BERNARD part donc acheter le pain à la boulangerie en face de l’immeuble. Ce nouveau magasin alimente le quartier depuis quelques mois, après l’installation des derniers habitants de la cité.
Soudain, des rafales de mitraillettes, des cris retentissent. La famille FORNER accourt à la fenêtre, angoissée. Il y a un attroupement dans la rue. PIERRE, inquiet, dévale les escaliers et se précipite dans la boulangerie…
…BERNARD est là, parmi d’autres victimes, étendu au sol, sur le dos, un impact visible sur la poitrine et une blessure au visage. A genoux, PIERRE, bouleversé, le prend dans ses bras, le soulève .Il a l’impression qu’il dort. Le docteur de la cité accourt, aussi.

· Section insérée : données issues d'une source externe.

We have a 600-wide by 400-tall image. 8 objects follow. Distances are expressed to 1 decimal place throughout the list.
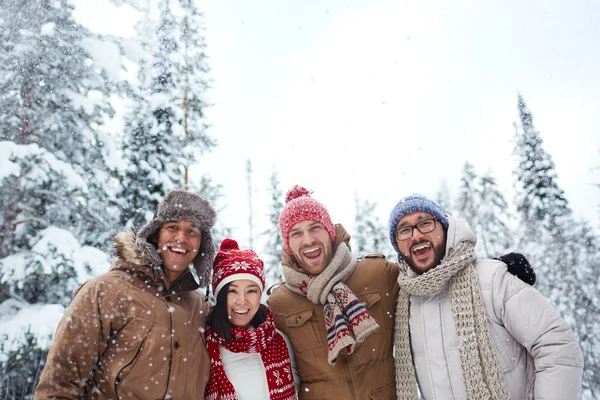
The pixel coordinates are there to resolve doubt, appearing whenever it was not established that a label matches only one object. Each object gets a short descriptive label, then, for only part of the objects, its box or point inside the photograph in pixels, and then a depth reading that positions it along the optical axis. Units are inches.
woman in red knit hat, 136.0
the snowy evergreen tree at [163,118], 471.5
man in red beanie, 141.5
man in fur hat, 113.2
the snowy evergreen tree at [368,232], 1125.1
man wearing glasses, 113.6
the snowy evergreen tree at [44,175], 306.0
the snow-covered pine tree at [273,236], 920.9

Hélas, il ne peut plus rien faire.
BERNARD sera enterré au cimetière d’EL-ALIA (Maison-Carrée), prés de son grand-père MICHEL.

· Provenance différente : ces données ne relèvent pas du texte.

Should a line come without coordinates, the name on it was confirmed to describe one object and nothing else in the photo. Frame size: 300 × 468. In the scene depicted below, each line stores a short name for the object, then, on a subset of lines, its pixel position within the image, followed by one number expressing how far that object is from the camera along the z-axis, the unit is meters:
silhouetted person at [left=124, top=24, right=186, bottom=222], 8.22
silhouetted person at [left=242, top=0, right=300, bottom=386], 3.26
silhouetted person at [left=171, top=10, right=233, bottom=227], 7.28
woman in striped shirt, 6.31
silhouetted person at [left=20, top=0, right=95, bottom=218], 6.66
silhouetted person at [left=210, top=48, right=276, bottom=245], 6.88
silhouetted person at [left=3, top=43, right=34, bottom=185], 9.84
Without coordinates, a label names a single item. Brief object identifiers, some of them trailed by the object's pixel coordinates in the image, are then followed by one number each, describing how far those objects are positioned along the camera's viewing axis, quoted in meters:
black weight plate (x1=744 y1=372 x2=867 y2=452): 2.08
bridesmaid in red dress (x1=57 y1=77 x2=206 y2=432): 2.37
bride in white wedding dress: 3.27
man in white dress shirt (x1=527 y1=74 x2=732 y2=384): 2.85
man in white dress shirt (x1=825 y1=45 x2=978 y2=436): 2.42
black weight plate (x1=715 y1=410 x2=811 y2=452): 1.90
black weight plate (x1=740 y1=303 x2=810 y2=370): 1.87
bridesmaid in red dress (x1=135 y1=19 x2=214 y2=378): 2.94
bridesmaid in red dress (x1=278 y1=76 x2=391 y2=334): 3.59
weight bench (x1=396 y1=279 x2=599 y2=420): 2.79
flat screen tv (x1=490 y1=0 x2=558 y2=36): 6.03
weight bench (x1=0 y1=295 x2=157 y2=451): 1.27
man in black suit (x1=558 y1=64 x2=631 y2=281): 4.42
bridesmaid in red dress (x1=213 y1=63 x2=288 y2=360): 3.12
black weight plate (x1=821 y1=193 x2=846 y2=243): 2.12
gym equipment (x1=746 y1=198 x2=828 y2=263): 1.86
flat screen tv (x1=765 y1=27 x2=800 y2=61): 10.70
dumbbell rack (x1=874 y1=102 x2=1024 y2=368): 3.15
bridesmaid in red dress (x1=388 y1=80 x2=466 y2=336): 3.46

La famille FORNER  sera rapatriée le 29 JUIN 62. La maman est décédée en Janvier 93, en gardant en elle-même le souvenir de ses deux êtres chers, son mari et son jeune fils qui par un cruel destin sont réunis par des dates identiques dans le temps :
Lieutenant Joseph FORNER, mort pour la France le 20/04/ 1943.
Bernard FORNER ….                                         Né le 20/04/ 1943, mort le 22/04/ 1962.
Paix à leurs âmes.

Incompréhensions et désespoirs hantent encore nos mémoires d’élèves, révoltées en même temps de voir que ce tragique événement a ôté la vie de notre ami BERNARD à l’âge de 19 ans, un garçon si gentil et brillant, dont l’image, les années passées ,reste gravée pour toujours en nos cœurs.

Francis SINTES.
Golfe-Juan le 8 Octobre 2008.
(Avec l’autorisation de Pierre et Yves FORNER, et la collaboration de tous les camarades de classe de la Promo 59-63, qui se souviennent du P’tit FORNER.)